Des migrants se lavent sur le trottoir de la porte de La Chapelle, le 29 juin 2017. AFP / CHRISTOPHE ARCHAMBAULT

 "On vit pire que des bêtes": près du centre humanitaire pour migrants ouvert à Paris, Ibrahim dort dans le bruit des klaxons, comme un millier d'autres Afghans, Erythréens et Soudanais, à l'endroit même où une vaste évacuation avait déjà eu lieu début mai.

Leur but, à tous, est d'entrer dans ce centre, principal dispositif de transit en France qui a permis à 12.000 migrants de ne pas dormir dans la rue depuis son ouverture en novembre.

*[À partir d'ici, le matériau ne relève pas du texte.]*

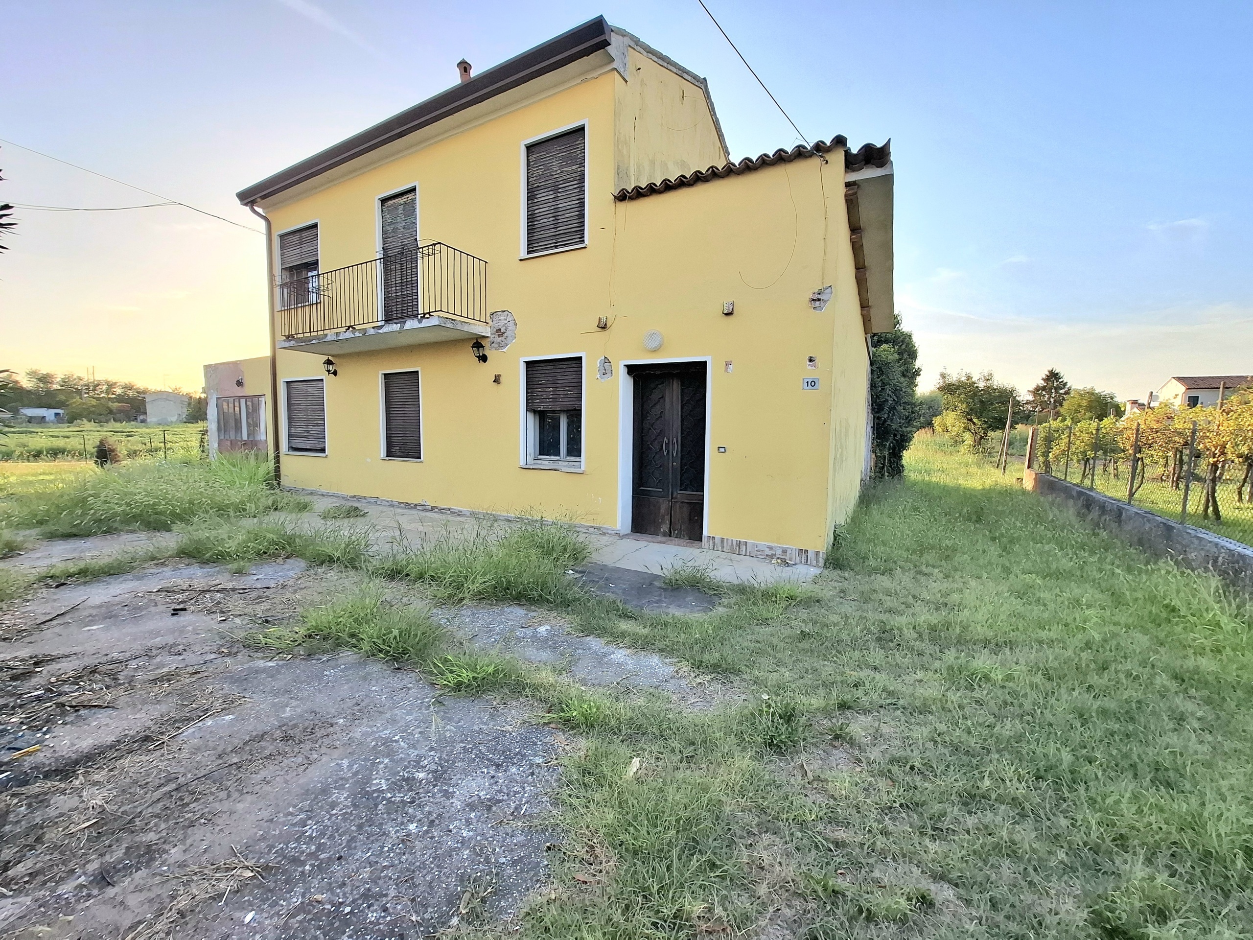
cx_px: 626
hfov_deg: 106.2
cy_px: 470
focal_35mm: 13
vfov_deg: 89.9
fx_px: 471
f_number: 2.2
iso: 40
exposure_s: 1/345
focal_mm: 1.74
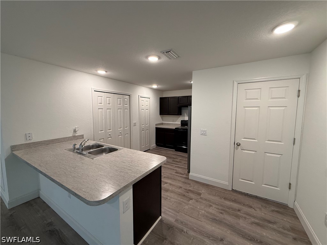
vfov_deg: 85.7
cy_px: 122
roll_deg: -0.5
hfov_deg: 102.1
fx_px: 132
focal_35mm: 14
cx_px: 164
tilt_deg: -4.0
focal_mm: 2.22
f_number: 2.2
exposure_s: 1/120
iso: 250
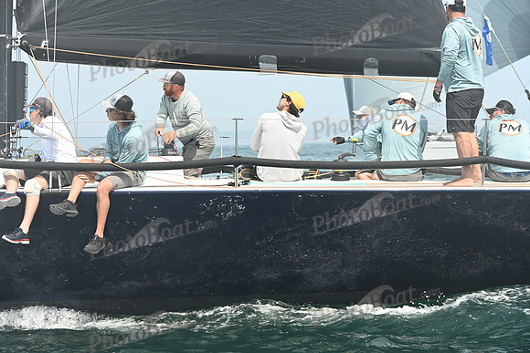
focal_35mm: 95
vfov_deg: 14.4
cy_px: 176
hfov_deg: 21.5
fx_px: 1399
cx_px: 265
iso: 320
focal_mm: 95
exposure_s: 1/1250
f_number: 5
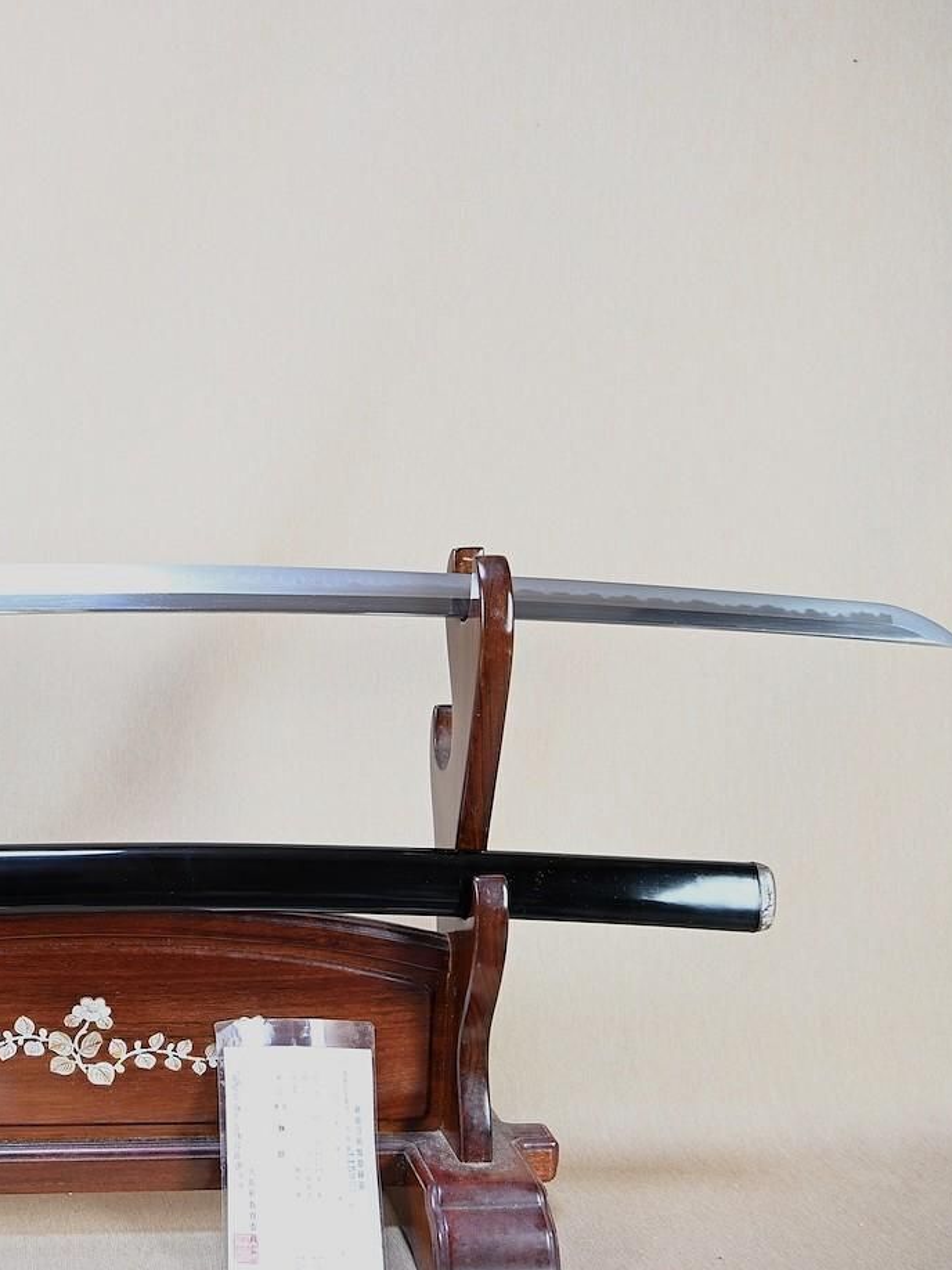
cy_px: 643
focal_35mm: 44
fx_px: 1614
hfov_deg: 31.0
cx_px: 55
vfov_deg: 43.0
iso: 100
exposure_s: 1/3
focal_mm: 20
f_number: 3.5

Mais avec l'accélération des arrivées, la création de places d'hébergement en aval peine à suivre.

"Le bruit, la saleté, même les animaux ne supporteraient pas. On est des réfugiés pourtant, on n'est pas là pour profiter du système", explique le jeune Afghan, en montrant son campement de fortune: une bâche, une tente, à quelques mètres du carrefour routier de la porte de La Chapelle, où se jettent l'autoroute et le périphérique.

C'est là que depuis plusieurs semaines un campement s'est réinstallé, sous les voies, malgré les conditions précaires. L'association France terre d'asile y a décompté "1.178 personnes" la semaine dernière, soit "200 de plus par semaine". "Plus on attend, plus la situation est dégradée", estime Pierre Henry, le directeur général de l'association, jugeant une évacuation "obligatoire".

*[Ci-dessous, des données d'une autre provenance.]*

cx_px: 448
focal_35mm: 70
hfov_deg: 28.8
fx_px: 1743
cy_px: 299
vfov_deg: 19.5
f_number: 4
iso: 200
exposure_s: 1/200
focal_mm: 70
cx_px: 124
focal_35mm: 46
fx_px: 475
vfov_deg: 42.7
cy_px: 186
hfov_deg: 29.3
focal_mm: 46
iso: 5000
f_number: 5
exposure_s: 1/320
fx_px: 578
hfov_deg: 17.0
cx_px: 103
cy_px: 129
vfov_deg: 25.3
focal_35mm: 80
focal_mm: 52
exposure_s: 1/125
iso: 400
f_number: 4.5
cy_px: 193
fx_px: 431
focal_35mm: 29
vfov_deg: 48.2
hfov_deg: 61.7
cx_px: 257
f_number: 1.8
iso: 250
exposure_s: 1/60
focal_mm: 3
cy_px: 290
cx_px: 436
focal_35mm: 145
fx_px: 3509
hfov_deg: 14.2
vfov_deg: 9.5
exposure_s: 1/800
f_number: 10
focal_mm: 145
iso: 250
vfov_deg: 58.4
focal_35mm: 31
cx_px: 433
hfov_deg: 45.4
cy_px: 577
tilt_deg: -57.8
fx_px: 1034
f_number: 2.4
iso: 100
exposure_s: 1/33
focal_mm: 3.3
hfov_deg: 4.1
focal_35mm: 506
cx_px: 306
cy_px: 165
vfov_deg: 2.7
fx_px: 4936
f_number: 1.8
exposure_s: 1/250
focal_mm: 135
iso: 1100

Le 9 mai, un peu plus de 1.600 migrants avaient déjà été évacués au même endroit. C'était, alors, la plus grosse opération de mise à l'abri en six mois.

Sept semaines plus tard, la situation est tendue. Détritus dans les rues, trois points d'eau seulement et quelques toilettes... "Les gens vivent au milieu des déchets, se sentent comme des déchets eux-mêmes, c'est atroce", déplore Solange Van Beest, en mission d'observation pour le centre Primo Levi d'aide aux réfugiés.
Et certains riverains ne sont pas en reste: "on n'en peut plus de la saleté!", lance Jean-Noël, qui habite la tour voisine.

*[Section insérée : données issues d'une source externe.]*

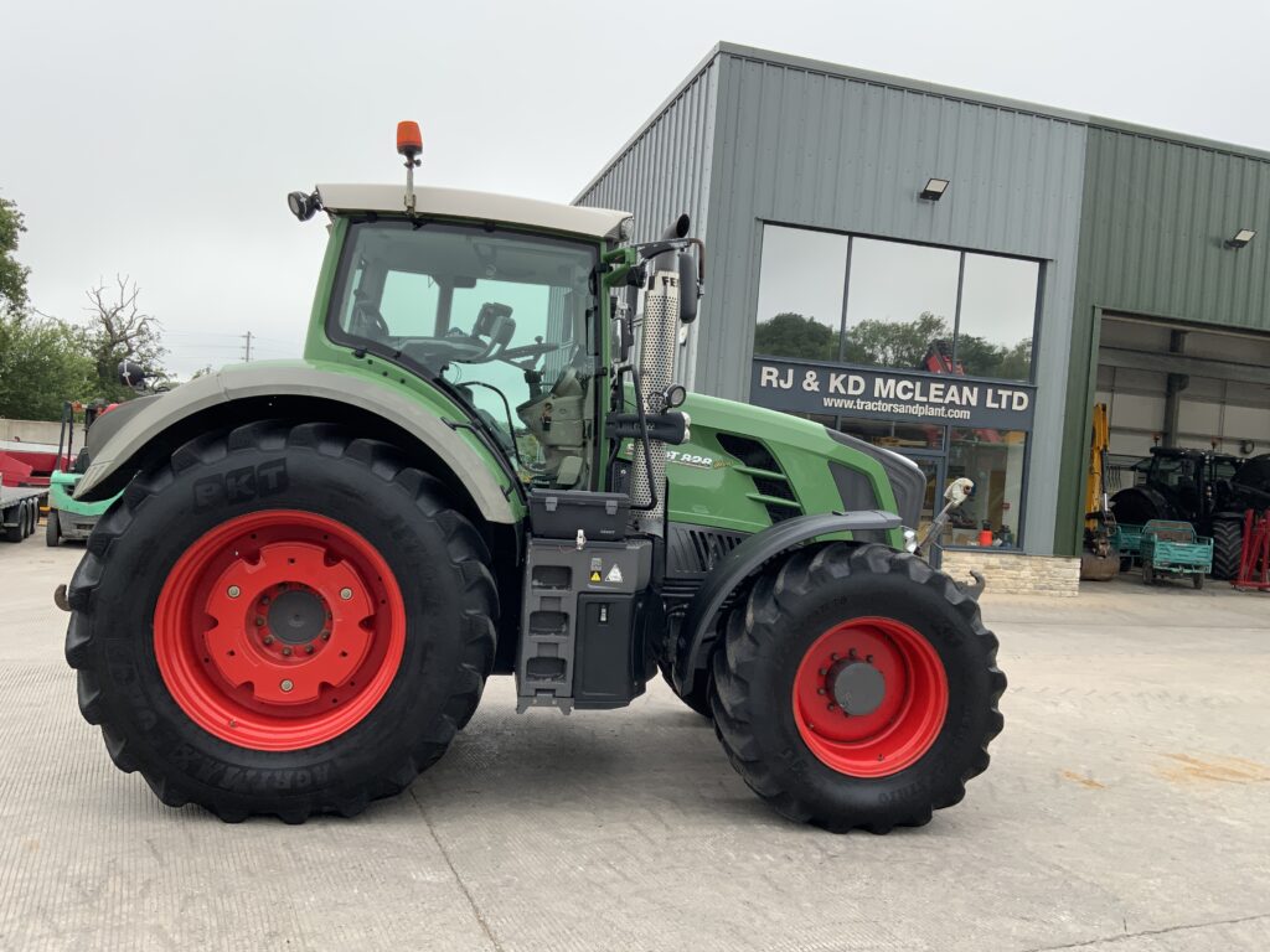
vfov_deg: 48.2
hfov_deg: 61.7
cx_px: 635
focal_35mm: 29
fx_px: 1064
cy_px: 476
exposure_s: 1/157
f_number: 1.8
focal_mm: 3
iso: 16
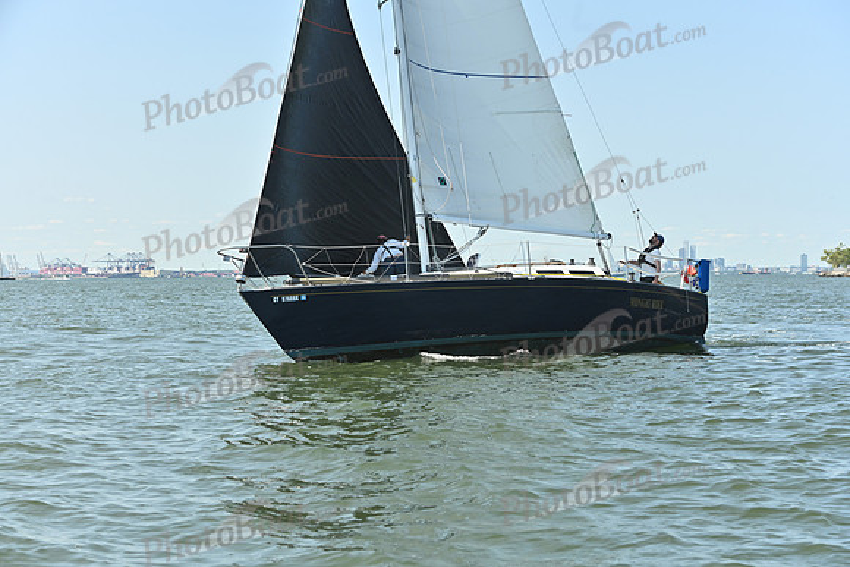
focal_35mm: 70
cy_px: 284
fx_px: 1653
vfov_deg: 19.5
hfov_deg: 28.8
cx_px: 425
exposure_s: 1/1000
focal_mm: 70
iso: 320
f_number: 6.3
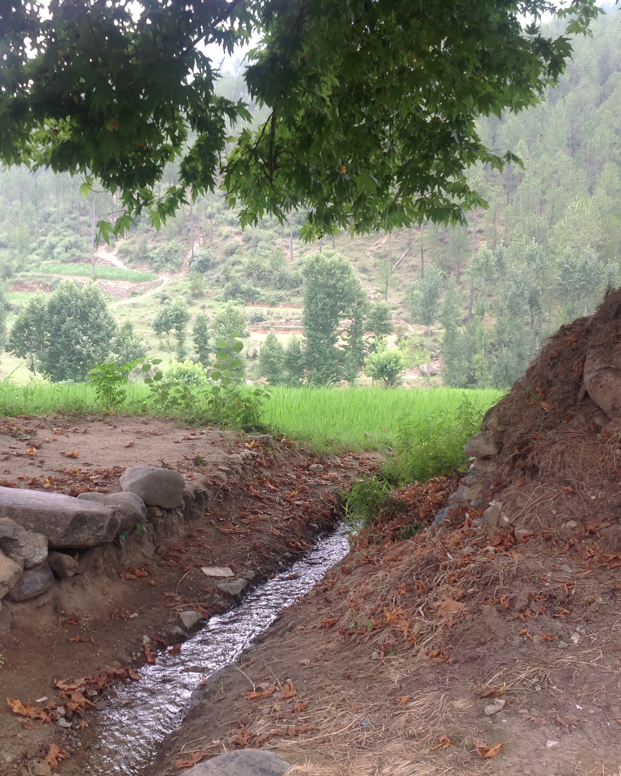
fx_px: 1057
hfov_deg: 32.3
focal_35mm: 46
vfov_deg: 40.3
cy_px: 389
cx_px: 176
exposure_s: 1/214
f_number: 2.4
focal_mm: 4.28
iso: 50
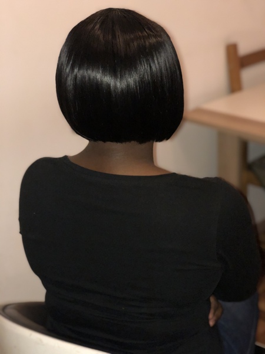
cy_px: 177
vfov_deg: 33.8
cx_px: 132
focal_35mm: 57
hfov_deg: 25.7
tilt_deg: -22.6
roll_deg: +4.4
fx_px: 582
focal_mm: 6.6
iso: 400
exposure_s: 1/50
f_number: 2.8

Il est six heures du matin et le campement s'éveille doucement. Un homme se débarbouille avec une bouteille d'eau. Un autre prie en silence. Des sacs de couchage s'alignent sur 200 mètres.

 

(Lire aussi : Un groupe anti-migrants veut bloquer le travail des ONG en Méditerranée)

 

'La déception, c'est la vie'
Face à la saturation du centre parisien, associations et collectifs réclament l'ouverture de centres similaires ailleurs en France. La maire de Paris Anne Hidalgo a écrit en ce sens au ministre de l'Intérieur Gérard Collomb, et réitéré ce message mardi auprès du Premier ministre Edouard Philippe.

A 07h00, une centaine d'hommes attendent devant les grilles. "C'est difficile pour nous de rentrer dans notre pays, il y a la guerre. Ici, c'est la sécurité, les droits de l'homme", témoigne Musa, un Soudanais. "Mais ce qu'on veut, c'est un toit".

Jeudi, le préfet de région Michel Cadot a reconnu une situation "pas satisfaisante", qui "appellera indéniablement une recherche de solution". Mais cela passe aussi par "une plus grande efficacité" des renvois de migrants vers le pays européen où ils ont laissé leurs empreintes, a-t-il averti.

Une position qui irrite les associations. "Les gens sont perdus dans un labyrinthe administratif", s'agace Yann Manzi de l'association d'aide aux migrants Utopia 56, en dénonçant la politique gouvernementale sur les "points de fixation": "C'est dingue! Les gens sont là, occupons-nous d'eux".

Mirweiz, à Paris depuis deux mois, prend la chose avec philosophie. "J'aurai une place", dit le jeune Afghan. "Mais il y a une question qu'on se pose tous: pourquoi c'est si difficile de demander l'asile en France?"

L'entrée du centre est placée sous la garde des forces de l'ordre, alors que des tensions violentes ont éclaté la semaine dernière. Pour éviter leur répétition, le centre privilégie désormais les maraudes en repérant les plus vulnérables. Jeudi, 80 personnes ont pu entrer par ce biais. Mirweiz s'y attendait. "La déception, c'est la vie", dit-il, près du terre-plein où des bénévoles du collectif Solidarités Wilson préparent un petit-déjeuner.

Ce rendez-vous, vers 9H, est attendu. "On vient tous les jours", explique Emmanuelle Tronche, la coordonnatrice. Mais "on n'a pas eu assez hier", dit-elle. "Des gens avaient faim à la fin de la distribution".